I studied at Solomon Schechter Day School for nine years, and for nine years people told me what it meant to be Jewish. We prayed for 45 minutes every morning from the same standard siddur. We were taught about the Bible and God through one lens. We belonged to the Conservative branch of Judaism and followed the movement’s rules. After switching to public school for high school, I was forced for the first time to define Judaism for myself.

At Prozdor, the Hebrew school that I started attending after graduating from Schechter, I met teens with a wide variety of Jewish backgrounds. Some had never been to Israel, some had grown up in interfaith homes, and others were far more observant than I had ever been. But I was still struggling to figure out where I fit in. I wondered how people who met me for the first time would describe my Judaism, when I wasn’t even sure myself.

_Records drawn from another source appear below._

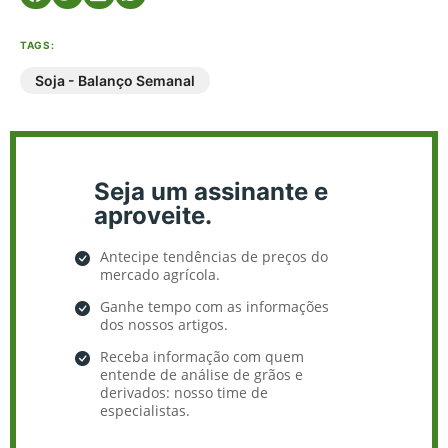
TAGS:
Soja - Balanço Semanal
Seja um assinante e
aproveite.
Antecipe tendências de preços do
mercado agrícola.
Ganhe tempo com as informações
dos nossos artigos.
Receba informação com quem
entende de análise de grãos e
derivados: nosso time de
especialistas.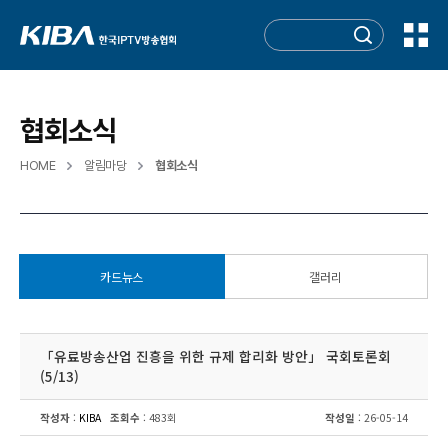
협회소식
HOME
알림마당
협회소식
카드뉴스
갤러리
「유료방송산업 진흥을 위한 규제 합리화 방안」 국회토론회
(5/13)
작성자
:
KIBA
조회수
: 483회
작성일
: 26-05-14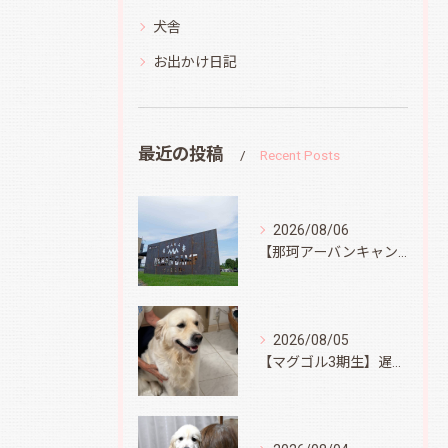
犬舎
お出かけ日記
最近の投稿
Recent Posts
2026/08/06
【那珂アーバンキャンプフィールド】
2026/08/05
【マグゴル3期生】遅ればせながら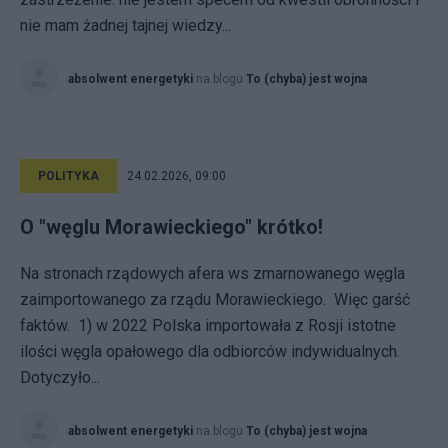
nie mam żadnej tajnej wiedzy...
absolwent energetyki
na blogu
To (chyba) jest wojna
POLITYKA
24.02.2026, 09:00
O "węglu Morawieckiego" krótko!
Na stronach rządowych afera ws zmarnowanego węgla
zaimportowanego za rządu Morawieckiego. Więc garść
faktów. 1) w 2022 Polska importowała z Rosji istotne
ilości węgla opałowego dla odbiorców indywidualnych.
Dotyczyło...
absolwent energetyki
na blogu
To (chyba) jest wojna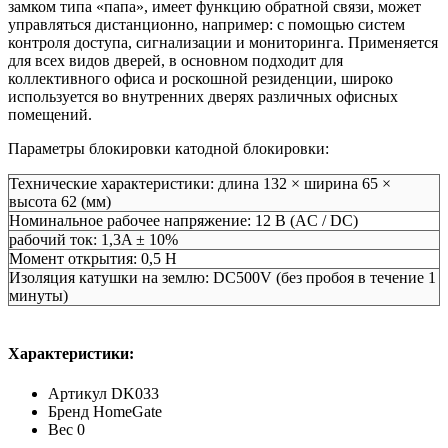
замком типа «папа», имеет функцию обратной связи, может
управляться дистанционно, например: с помощью систем
контроля доступа, сигнализации и мониторинга. Применяется
для всех видов дверей, в основном подходит для
коллективного офиса и роскошной резиденции, широко
используется во внутренних дверях различных офисных
помещений.
Параметры блокировки катодной блокировки:
Технические характеристики: длина 132 × ширина 65 ×
высота 62 (мм)
Номинальное рабочее напряжение: 12 В (AC / DC)
рабочий ток: 1,3A ± 10%
Момент открытия: 0,5 Н
Изоляция катушки на землю: DC500V (без пробоя в течение 1
минуты)
Характеристики:
Артикул
DK033
Бренд
HomeGate
Вес
0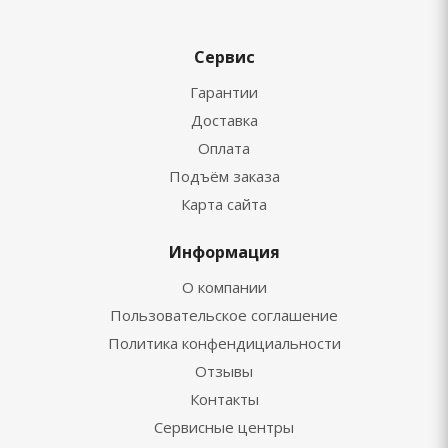
Сервис
Гарантии
Доставка
Оплата
Подъём заказа
Карта сайта
Информация
О компании
Пользовательское соглашение
Политика конфендициальности
Отзывы
Контакты
Сервисные центры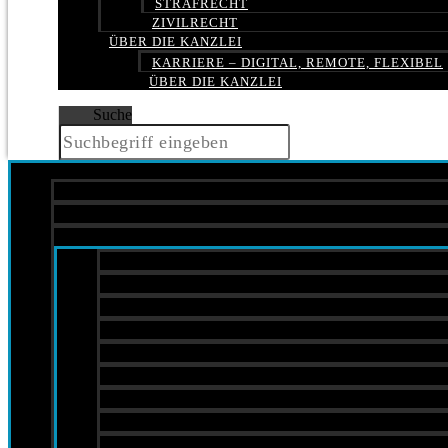
STRAFRECHT
ZIVILRECHT
ÜBER DIE KANZLEI
KARRIERE – DIGITAL, REMOTE, FLEXIBEL
ÜBER DIE KANZLEI
Suche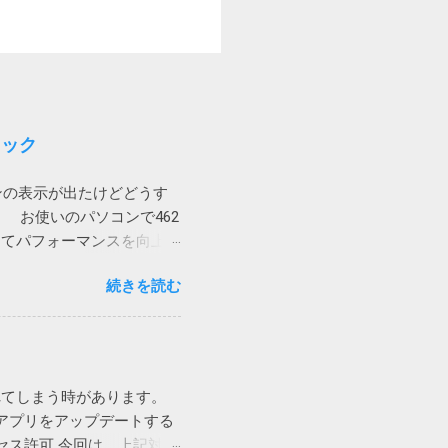
ョック
ンの表示が出たけどどうす
 お使いのパソコンで462
してパフォーマンスを向上さ
にはクラッシュの原因とな
続きを読む
ジストリの問題の解決とパ
ジストリが壊れているから
してくるとは。 親曰く
用なストレスを与えていま
か！（怒） ブロードコム
れてしまう時があります。
個人向けのノートンライフロ
アプリをアップデートする
ュリティ製品を買うのはや
セス許可 今回は、上記対策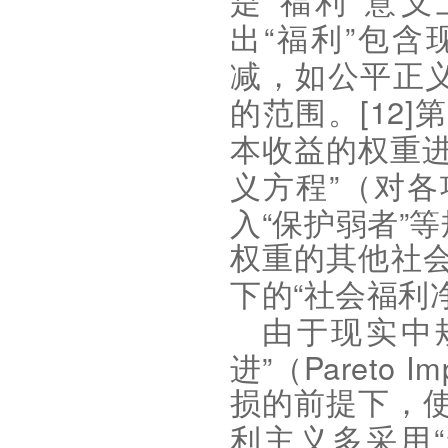
“
”
是
福利
意义
“
”
出
福利
包含
减，如公平正
[12]
的范围。
第
本收益的权重
”
义方程
（对各
“
”
入
保护弱者
等
权重的其他社
“
下的
社会福利
由于现实中
”
Pareto Im
进
（
损的前提下，
“
利主义多采用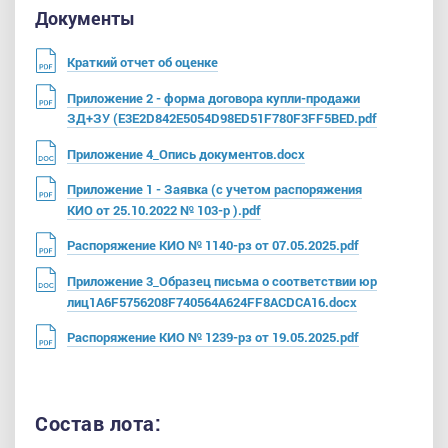
Документы
Краткий отчет об оценке
Приложение 2 - форма договора купли-продажи
ЗД+ЗУ (E3E2D842E5054D98ED51F780F3FF5BED.pdf
Приложение 4_Опись документов.docx
Приложение 1 - Заявка (с учетом распоряжения
КИО от 25.10.2022 № 103-р ).pdf
Распоряжение КИО № 1140-рз от 07.05.2025.pdf
Приложение 3_Образец письма о соответствии юр
лиц1A6F5756208F740564A624FF8ACDCA16.docx
Распоряжение КИО № 1239-рз от 19.05.2025.pdf
Состав лота: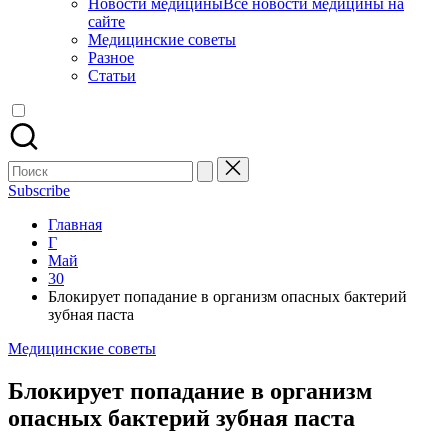
Новости медицины
Все новости медицины на
сайте
Медицинские советы
Разное
Статьи
Поиск
для:
Subscribe
Главная
Г
Май
30
Блокирует попадание в организм опасных бактерий
зубная паста
Опубликовано
Медицинские советы
в
Блокирует попадание в организм
опасных бактерий зубная паста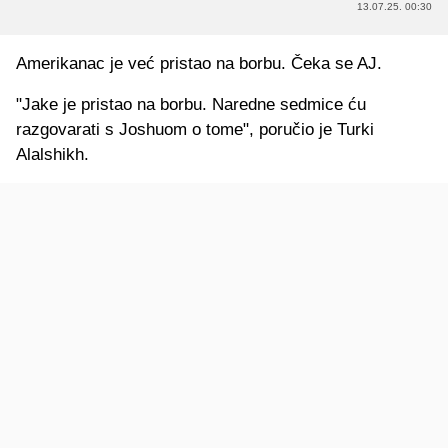
13.07.25. 00:30
Amerikanac je već pristao na borbu. Čeka se AJ.
"Jake je pristao na borbu. Naredne sedmice ću
razgovarati s Joshuom o tome", poručio je Turki
Alalshikh.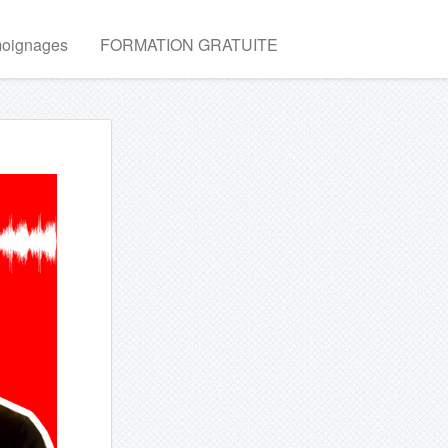
oignages
FORMATION GRATUITE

Then I took a trip to Israel with Prozdor during my freshman year of high school. It was only December, not too long after graduating Jewish Day School. I had already been to Israel countless times with my parents and brother, but this trip was different. Our first Shabbat fell on Christmas Eve, and I walked through the streets of the Old City with a group of teens. I felt pulled to the city and sights around me. As I stood at the Western Wall, I realized that I was in Jerusalem not because my parents required it or someone told me to go, but because I wanted to be there. I realized that I didn’t need someone else to define what it meant to be Jewish or to give me a label. This was my chance to use all of my personal experiences to figure out my beliefs, rather than rely on others’ interpretations.

I’m presented with this same chance to define myself when people ask, “Are you a feminist?” or “How do you define feminism?” I’ve always considered myself a feminist, but I never gave its definition much thought. After joining the Rising Voices fellowship and being given this amazing opportunity to meet a group of great young women, I realized that there isn’t one definition for a feminist, or one definition for a “good” Jew. The same way that I don’t want people to tell me how to be Jewish, I also don’t want to be told how to be a feminist.

To me, a feminist is someone who believes in equality for women. Some imagine that feminists must follow a set of rules or submit themselves to specific expectations. A feminist can be a man. A feminist doesn’t need to lead a demonstration in protest or yell at the top of her voice. A feminist doesn’t hate men. A feminist wants equal opportunities for everyone. My effort and willingness to define Judaism for myself has given me confidence to try to figure out feminism for myself too. But then again, I am only seventeen years old. My definitions could change. I still don’t know whom I am completely, so please, while I’m figuring it out, don’t give me a label.